Adjusting the Steering Stop
When it comes to how to adjust your steering stop, there are a few things to keep in mind. For starters, you should know why a rider would want to adjust it in the first place. The steering stop on a bike can be adjusted for a few reasons such as adjusting based on new tires, attempting to ride where the track is deep or sandy, or restoring it back to the factory setting. It is also a good idea to pay attention to how your bike handles when you turn that front wheel so you can notice any tightness or anything inhibiting your ability to turn. If a steering stop isn't set out far enough, it can make turns harder and you will feel the friction which is a sure sign you need to adjust the steering stop. Many steering stops come at a factory setting of about a quarter to a half inch out from the frame which is probably to account for aftermarket parts being installed over time without losing the turn protection. While this may be fine for some people, other riders will definitely want to adjust it as they go to find the right balance between full turn capabilities and stop protection.

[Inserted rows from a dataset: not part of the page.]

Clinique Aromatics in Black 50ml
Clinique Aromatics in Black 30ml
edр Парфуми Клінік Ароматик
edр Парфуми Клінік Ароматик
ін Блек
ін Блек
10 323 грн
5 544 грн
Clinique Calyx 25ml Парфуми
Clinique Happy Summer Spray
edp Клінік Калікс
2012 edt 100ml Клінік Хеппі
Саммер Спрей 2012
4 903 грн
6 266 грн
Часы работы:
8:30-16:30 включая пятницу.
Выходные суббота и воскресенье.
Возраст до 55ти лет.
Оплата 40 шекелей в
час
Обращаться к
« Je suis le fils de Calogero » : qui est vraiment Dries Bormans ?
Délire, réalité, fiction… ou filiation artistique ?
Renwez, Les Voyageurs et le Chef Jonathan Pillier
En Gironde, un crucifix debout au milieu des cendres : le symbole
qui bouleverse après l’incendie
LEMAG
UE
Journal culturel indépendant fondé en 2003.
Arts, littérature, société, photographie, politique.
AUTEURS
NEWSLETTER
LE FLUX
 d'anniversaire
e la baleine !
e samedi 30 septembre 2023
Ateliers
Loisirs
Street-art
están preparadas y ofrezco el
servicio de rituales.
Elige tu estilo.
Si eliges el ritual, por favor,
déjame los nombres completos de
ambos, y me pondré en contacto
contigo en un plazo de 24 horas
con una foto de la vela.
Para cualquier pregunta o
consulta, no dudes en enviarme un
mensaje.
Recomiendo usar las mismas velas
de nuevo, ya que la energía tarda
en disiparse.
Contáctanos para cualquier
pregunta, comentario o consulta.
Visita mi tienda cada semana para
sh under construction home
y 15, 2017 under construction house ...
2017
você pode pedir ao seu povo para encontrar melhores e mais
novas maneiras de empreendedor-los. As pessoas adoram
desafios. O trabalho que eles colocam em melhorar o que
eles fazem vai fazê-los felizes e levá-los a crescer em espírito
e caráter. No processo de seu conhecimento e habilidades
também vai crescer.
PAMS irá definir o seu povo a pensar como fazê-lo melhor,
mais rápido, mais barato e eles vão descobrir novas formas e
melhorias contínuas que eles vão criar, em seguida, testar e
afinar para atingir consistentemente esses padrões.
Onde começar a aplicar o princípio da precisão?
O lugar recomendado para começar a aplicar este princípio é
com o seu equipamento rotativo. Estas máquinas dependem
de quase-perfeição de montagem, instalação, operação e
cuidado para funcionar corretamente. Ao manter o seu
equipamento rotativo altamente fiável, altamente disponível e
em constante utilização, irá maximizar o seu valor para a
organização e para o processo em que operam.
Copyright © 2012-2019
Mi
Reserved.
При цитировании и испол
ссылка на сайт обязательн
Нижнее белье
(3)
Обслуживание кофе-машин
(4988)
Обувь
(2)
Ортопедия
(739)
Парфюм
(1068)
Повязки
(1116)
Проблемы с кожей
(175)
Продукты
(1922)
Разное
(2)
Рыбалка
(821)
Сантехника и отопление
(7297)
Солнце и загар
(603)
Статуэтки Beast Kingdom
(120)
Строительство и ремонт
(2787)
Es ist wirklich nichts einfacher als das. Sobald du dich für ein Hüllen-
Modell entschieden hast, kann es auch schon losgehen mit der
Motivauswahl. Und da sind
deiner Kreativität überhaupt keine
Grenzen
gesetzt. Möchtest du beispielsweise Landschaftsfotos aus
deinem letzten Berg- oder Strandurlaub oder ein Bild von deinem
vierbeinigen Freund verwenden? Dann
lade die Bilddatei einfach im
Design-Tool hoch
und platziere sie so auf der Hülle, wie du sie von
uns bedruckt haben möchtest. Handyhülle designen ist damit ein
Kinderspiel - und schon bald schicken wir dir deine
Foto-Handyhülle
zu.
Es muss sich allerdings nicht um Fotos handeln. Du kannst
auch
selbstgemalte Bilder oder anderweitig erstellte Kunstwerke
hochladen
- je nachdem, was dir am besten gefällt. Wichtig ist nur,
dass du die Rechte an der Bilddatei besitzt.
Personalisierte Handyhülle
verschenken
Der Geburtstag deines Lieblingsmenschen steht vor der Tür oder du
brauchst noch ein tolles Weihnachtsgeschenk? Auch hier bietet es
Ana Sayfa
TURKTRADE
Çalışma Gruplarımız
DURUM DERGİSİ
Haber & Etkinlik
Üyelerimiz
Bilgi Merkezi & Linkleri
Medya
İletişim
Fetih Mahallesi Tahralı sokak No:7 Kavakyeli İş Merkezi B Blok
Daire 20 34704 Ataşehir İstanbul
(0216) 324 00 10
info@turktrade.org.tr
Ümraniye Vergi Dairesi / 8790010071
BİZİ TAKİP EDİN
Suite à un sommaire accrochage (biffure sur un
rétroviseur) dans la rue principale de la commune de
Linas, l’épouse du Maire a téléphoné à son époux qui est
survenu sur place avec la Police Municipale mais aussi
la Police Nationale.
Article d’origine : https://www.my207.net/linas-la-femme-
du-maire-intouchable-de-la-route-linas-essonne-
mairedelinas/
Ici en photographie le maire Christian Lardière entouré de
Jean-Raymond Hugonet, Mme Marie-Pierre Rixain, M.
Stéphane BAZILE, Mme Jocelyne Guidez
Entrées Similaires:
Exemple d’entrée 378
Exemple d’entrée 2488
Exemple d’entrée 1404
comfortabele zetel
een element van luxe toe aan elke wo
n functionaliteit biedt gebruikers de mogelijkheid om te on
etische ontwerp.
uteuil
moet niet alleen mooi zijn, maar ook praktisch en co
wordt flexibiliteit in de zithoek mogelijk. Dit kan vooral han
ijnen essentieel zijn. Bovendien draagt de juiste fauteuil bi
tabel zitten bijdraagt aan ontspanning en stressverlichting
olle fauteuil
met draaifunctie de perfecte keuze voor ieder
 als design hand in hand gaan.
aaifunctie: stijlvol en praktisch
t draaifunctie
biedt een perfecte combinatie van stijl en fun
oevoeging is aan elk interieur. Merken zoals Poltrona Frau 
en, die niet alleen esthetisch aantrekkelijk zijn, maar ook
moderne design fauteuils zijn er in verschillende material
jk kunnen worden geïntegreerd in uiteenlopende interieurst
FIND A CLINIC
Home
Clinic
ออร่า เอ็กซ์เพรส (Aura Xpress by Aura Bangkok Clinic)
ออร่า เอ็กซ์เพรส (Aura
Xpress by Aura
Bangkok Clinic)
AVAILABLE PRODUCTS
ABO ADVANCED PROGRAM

In order to adjust the stop, you will need a 13mm deep socket which will remove the locknut. If you do not have one on hand, a 10mm socket can also be used to back out the adjustment bolt with a little more time and effort on your end. If the bike is mostly stock parts rather than aftermarket parts which come in different sizes, you should be okay to simply adjust the bolt all the way to the locknut. This shouldn't create any contact between the fork and the radiator while still giving you enough turn ability. While some people claim you can simply remove the locknut or bolt entirely to create the biggest turn radius, this is a bad idea for your bike. If you remove the nut or bolt completely, it leaves the fork tube way too close to the radiator and creates some costly problems down the road for your bike. Just remember that the steering stop serves a purpose in protecting your bike from damages and it isn't just there to annoy you or get in the way of doing a 360-degree turn.
You should always keep in mind the setting stop when installing aftermarket parts in that area. For example, if you add an aftermarket tube fork or radiator with larger size specifications than the factory issued parts originally installed in the bike, you will need to adjust the steering stop once more.
Basically, your steering stop isn't always a one and done type of setting. You will likely adjust it several times over the years based on your needs and specs of your bike.